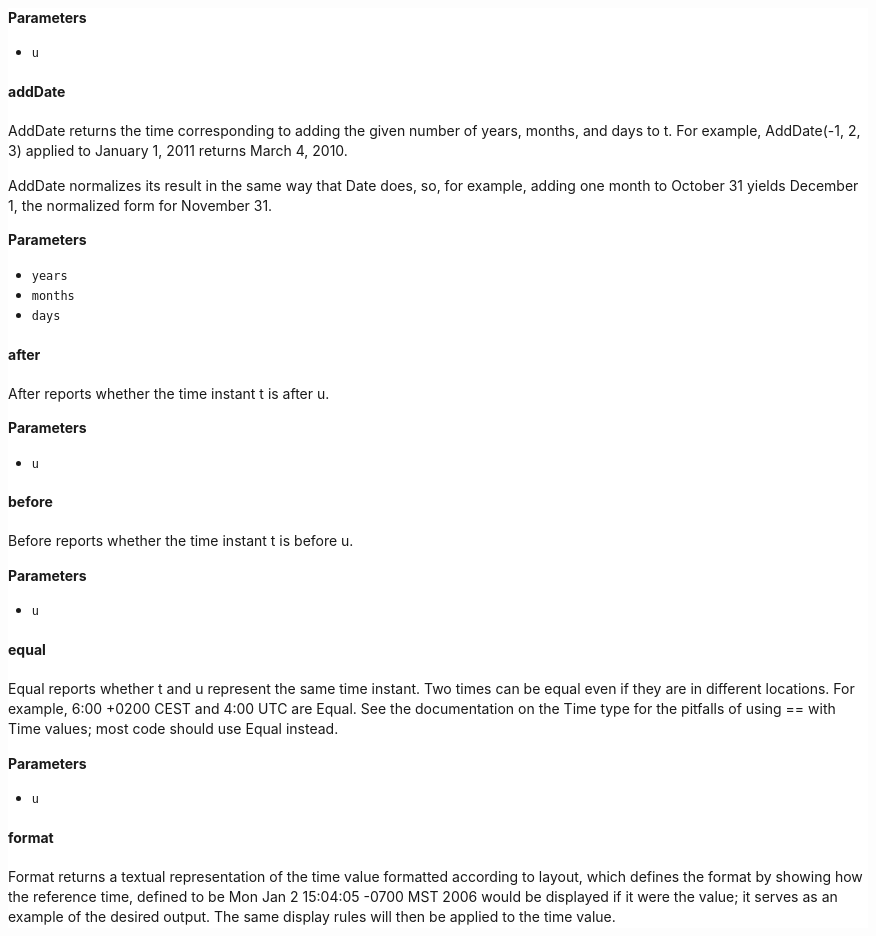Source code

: **Parameters**

-   `u`  

#### addDate

AddDate returns the time corresponding to adding the
given number of years, months, and days to t.
For example, AddDate(-1, 2, 3) applied to January 1, 2011
returns March 4, 2010.

AddDate normalizes its result in the same way that Date does,
so, for example, adding one month to October 31 yields
December 1, the normalized form for November 31.

**Parameters**

-   `years`  
-   `months`  
-   `days`  

#### after

After reports whether the time instant t is after u.

**Parameters**

-   `u`  

#### before

Before reports whether the time instant t is before u.

**Parameters**

-   `u`  

#### equal

Equal reports whether t and u represent the same time instant.
Two times can be equal even if they are in different locations.
For example, 6:00 +0200 CEST and 4:00 UTC are Equal.
See the documentation on the Time type for the pitfalls of using == with
Time values; most code should use Equal instead.

**Parameters**

-   `u`  

#### format

Format returns a textual representation of the time value formatted
according to layout, which defines the format by showing how the reference
time, defined to be
Mon Jan 2 15:04:05 -0700 MST 2006
would be displayed if it were the value; it serves as an example of the
desired output. The same display rules will then be applied to the time
value.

TASK BRIEF: Your job is to return all lines above that hold the word "instant".

WRITTEN RESPONSE:
After reports whether the time instant t is after u.
Before reports whether the time instant t is before u.
Equal reports whether t and u represent the same time instant.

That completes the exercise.